WHAT TO WORK ON
In the rows below, can you return the stretch from the line containing "Rendered at 1654 by 931 pixels." through the line containing "picture [82, 1138, 323, 1260]", both ends included, reproducing each line exactly and giving nothing else?

►

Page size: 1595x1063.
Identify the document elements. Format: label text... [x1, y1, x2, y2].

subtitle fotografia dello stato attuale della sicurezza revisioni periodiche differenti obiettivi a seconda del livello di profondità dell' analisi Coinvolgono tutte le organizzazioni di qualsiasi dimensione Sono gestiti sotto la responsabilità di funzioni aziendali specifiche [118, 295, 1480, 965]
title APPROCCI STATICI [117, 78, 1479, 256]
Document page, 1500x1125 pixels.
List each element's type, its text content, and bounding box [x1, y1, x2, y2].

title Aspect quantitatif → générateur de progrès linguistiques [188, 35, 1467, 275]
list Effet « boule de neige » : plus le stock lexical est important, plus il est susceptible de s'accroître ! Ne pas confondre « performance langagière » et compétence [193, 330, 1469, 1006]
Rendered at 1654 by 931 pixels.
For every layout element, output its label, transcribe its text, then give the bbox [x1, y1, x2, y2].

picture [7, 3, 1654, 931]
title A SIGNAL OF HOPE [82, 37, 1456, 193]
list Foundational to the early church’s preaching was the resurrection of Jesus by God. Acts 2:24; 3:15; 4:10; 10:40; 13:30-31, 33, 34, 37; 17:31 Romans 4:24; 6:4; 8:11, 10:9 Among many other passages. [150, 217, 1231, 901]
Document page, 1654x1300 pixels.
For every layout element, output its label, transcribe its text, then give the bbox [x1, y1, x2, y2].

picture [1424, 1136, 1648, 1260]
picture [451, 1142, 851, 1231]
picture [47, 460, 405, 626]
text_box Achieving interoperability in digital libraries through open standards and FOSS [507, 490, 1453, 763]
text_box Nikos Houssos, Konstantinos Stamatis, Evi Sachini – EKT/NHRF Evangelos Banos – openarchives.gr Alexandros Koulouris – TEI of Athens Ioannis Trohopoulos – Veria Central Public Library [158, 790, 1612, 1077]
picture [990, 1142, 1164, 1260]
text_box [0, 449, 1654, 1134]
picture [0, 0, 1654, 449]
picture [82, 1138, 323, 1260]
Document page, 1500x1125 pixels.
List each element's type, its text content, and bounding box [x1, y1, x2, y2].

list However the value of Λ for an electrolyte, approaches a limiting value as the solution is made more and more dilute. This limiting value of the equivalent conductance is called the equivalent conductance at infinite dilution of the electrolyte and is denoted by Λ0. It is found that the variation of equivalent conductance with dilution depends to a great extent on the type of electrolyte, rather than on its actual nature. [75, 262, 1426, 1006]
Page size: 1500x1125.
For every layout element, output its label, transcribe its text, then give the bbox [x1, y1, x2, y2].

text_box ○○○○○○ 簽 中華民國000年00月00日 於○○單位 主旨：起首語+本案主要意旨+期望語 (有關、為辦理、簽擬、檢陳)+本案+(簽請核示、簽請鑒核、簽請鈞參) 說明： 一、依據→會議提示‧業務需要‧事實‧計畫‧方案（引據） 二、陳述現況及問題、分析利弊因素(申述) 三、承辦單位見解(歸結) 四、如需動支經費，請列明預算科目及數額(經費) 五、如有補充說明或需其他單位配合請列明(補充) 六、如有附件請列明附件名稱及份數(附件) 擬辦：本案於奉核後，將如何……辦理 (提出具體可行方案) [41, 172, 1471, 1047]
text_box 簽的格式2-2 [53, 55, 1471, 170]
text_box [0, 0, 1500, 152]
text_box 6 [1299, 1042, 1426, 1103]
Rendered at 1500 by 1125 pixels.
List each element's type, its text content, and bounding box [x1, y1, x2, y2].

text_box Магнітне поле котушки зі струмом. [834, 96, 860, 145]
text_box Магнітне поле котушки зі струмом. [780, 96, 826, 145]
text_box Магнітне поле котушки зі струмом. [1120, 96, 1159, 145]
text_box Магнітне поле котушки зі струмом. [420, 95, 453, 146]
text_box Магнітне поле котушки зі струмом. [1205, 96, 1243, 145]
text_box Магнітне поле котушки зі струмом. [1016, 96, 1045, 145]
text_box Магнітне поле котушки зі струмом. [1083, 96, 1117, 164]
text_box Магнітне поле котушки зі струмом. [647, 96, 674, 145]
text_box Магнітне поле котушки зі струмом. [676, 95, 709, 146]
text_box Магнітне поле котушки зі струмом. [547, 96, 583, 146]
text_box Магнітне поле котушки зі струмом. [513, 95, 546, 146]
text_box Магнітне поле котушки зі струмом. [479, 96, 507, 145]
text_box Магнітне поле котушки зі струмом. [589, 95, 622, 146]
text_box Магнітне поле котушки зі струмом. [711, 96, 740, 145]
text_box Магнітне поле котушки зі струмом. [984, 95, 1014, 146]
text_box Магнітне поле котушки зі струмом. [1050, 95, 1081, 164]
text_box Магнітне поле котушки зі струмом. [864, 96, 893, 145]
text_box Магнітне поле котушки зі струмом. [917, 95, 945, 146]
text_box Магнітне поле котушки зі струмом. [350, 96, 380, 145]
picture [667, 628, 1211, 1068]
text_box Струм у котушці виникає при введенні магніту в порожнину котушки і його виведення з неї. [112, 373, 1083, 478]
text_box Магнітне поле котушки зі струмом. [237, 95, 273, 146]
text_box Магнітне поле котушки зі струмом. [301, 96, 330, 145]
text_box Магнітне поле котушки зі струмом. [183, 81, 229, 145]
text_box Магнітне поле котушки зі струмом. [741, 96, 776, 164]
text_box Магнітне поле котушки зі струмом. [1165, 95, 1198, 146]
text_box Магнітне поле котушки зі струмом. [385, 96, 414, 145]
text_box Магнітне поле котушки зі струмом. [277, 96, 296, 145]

◄

TASK RESPONSE
Rendered at 1654 by 931 pixels.
For every layout element, output its label, transcribe its text, then give the bbox [x1, y1, x2, y2].

picture [7, 3, 1654, 931]
title A SIGNAL OF HOPE [82, 37, 1456, 193]
list Foundational to the early church’s preaching was the resurrection of Jesus by God. Acts 2:24; 3:15; 4:10; 10:40; 13:30-31, 33, 34, 37; 17:31 Romans 4:24; 6:4; 8:11, 10:9 Among many other passages. [150, 217, 1231, 901]
Document page, 1654x1300 pixels.
For every layout element, output its label, transcribe its text, then give the bbox [x1, y1, x2, y2].

picture [1424, 1136, 1648, 1260]
picture [451, 1142, 851, 1231]
picture [47, 460, 405, 626]
text_box Achieving interoperability in digital libraries through open standards and FOSS [507, 490, 1453, 763]
text_box Nikos Houssos, Konstantinos Stamatis, Evi Sachini – EKT/NHRF Evangelos Banos – openarchives.gr Alexandros Koulouris – TEI of Athens Ioannis Trohopoulos – Veria Central Public Library [158, 790, 1612, 1077]
picture [990, 1142, 1164, 1260]
text_box [0, 449, 1654, 1134]
picture [0, 0, 1654, 449]
picture [82, 1138, 323, 1260]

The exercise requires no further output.